Last week’s sad news of lay-offs at Jaguar Land-Rover (JLR) was met by a range of theories. Those opposing Brexit saw it as a sign of things to come. Others noted that key factors (Chinese market downturn, low-cost Slovakian labour) exist irrespective of whether (or how) we quit the EU. And whilst other UK-based manufacturers, such as Nissan, continue to invest in small, low-emissions vehicles, JLR may reflect that they were slow to move on. With UK emissions regulations in a flux, many buyers are now avoiding their big diesels.
But the long-term threat to established car manufacturers is driverless technology. If you can summon up a vehicle at any time via a ‘phone app, why bother buying a depreciating lump of metal to sit idle on your driveway for 99 per cent of the time? Little wonder that it’s Google and Uber who are shaping the future of personal transportation.
(Incidentally, my first experience of one was the prototype outside the party conference. As it glided off silently, a woman on her mobile dashed across the road right in front of it; the brakes came on instantly and disaster was averted. Many worry about the safety of autonomous vehicles but they’ll probably soon be better drivers than us.)

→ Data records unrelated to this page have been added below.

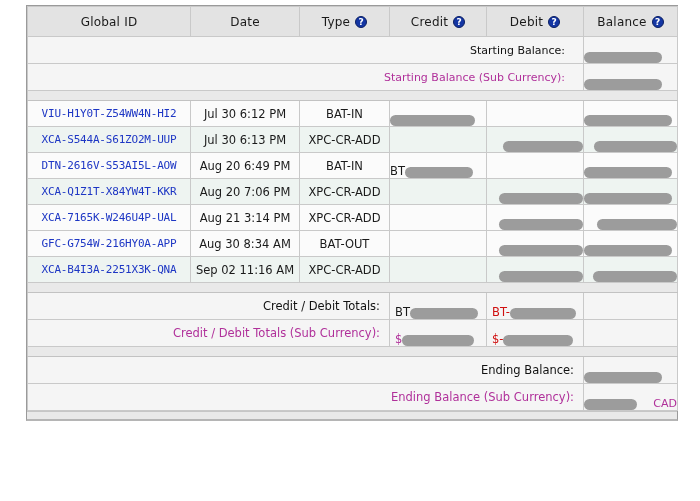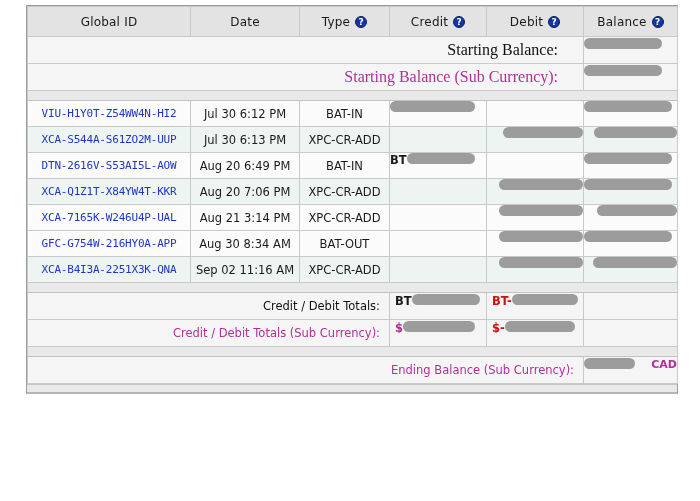--- a/index.html
+++ b/index.html
@@ -89,24 +89,23 @@
     font-family: "DejaVu Sans", sans-serif;
     font-weight: bold;
     cursor: pointer;
     box-sizing: border-box;
   }
 
   
   tr.summary td { height: 26px; background: #f5f5f5; }
   tr.summary td.label-cell {
     text-align: right;
-    padding-right: 25px;
-    font-size: 16px;
-    white-space: nowrap;
-    font-family: Liberation Serif, serif;
+    padding-right: 18px;
+    font-size: 11px;
+    white-space: nowrap;
   }
 
   tr.spacer td {
     height: 9px;
     background: #e9e9e9;
     border-left: 1px solid #c9c9c9;
     border-right: 1px solid #c9c9c9;
     border-top: 1px solid #c2c2c2;
     border-bottom: 1px solid #c2c2c2;
   }
@@ -139,24 +138,23 @@
     text-align: center;
     font-size: 11.5px;
     color: #1a1a1a;
     white-space: nowrap;
   }
   td.money { padding: 0 4px; }
 
   
   .money-inner {
     display: flex;
-    align-items: flex-start;
+    align-items: flex-end;
     height: 25px;
     white-space: nowrap;
-    font-weight: bold;
   }
   .money-inner.right { justify-content: flex-end; }
   .bar {
     display: inline-block;
     height: 11px;
     border-radius: 6px;
     background: #9c9c9c;
   }
   .prefix {
     font-size: 11.5px;
@@ -455,20 +453,30 @@
               <span class="bar" style="width:70px"></span>
             </div>
           </td>
           <td class="bal-empty"></td>
         </tr>
 
         <tr class="spacer">
           <td colspan="6"></td>
         </tr>
 
+        <tr class="ending">
+          <td class="label-cell" colspan="5">
+            <span class="lbl-black">Ending Balance:</span>
+          </td>
+          <td class="money">
+            <div class="money-inner">
+              <span class="bar" style="width:78px"></span>
+            </div>
+          </td>
+        </tr>
 
         <tr class="ending">
           <td class="label-cell" colspan="5">
             <span class="lbl-magenta">Ending Balance (Sub Currency):</span>
           </td>
           <td class="money">
             <div class="money-inner">
               <span class="bar" style="width:62px"></span>
               <span class="suffix sfx-magenta">CAD</span>
             </div>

Urban air quality looks set to rocket up the agenda: the 2011 death of schoolgirl Ella Kissi-Debrah may be subject to a fresh inquest, with elevated pollution levels on the nearby South Circular Road now cited as a factor. But politicians legislating in this area need to remember they’re largely tidying up their own mess. Such was the drive to reduce the nation’s CO2 footprint, they encouraged diesel usage. Yet, in doing so, they seemingly dis-regarded the impact on urban emissions (and public health) of elevated soot and nitrous oxide (NOx) levels.
With a Conservative Government, a Labour mayor in City Hall, and an SNP administration in Holyrood, it would be optimistic to expect perfect alignment but let’s hope for a slightly more joined-up approach in future.
We have international examples to follow: California has been setting tougher vehicle emission standards than the federal government since the 1960s; today, almost twenty other US states now use its world-leading regulations.
Cities and devolved administrations may well have their own priorities but if they continuously chop and change their regulations, consumers get confused and industry pays the price.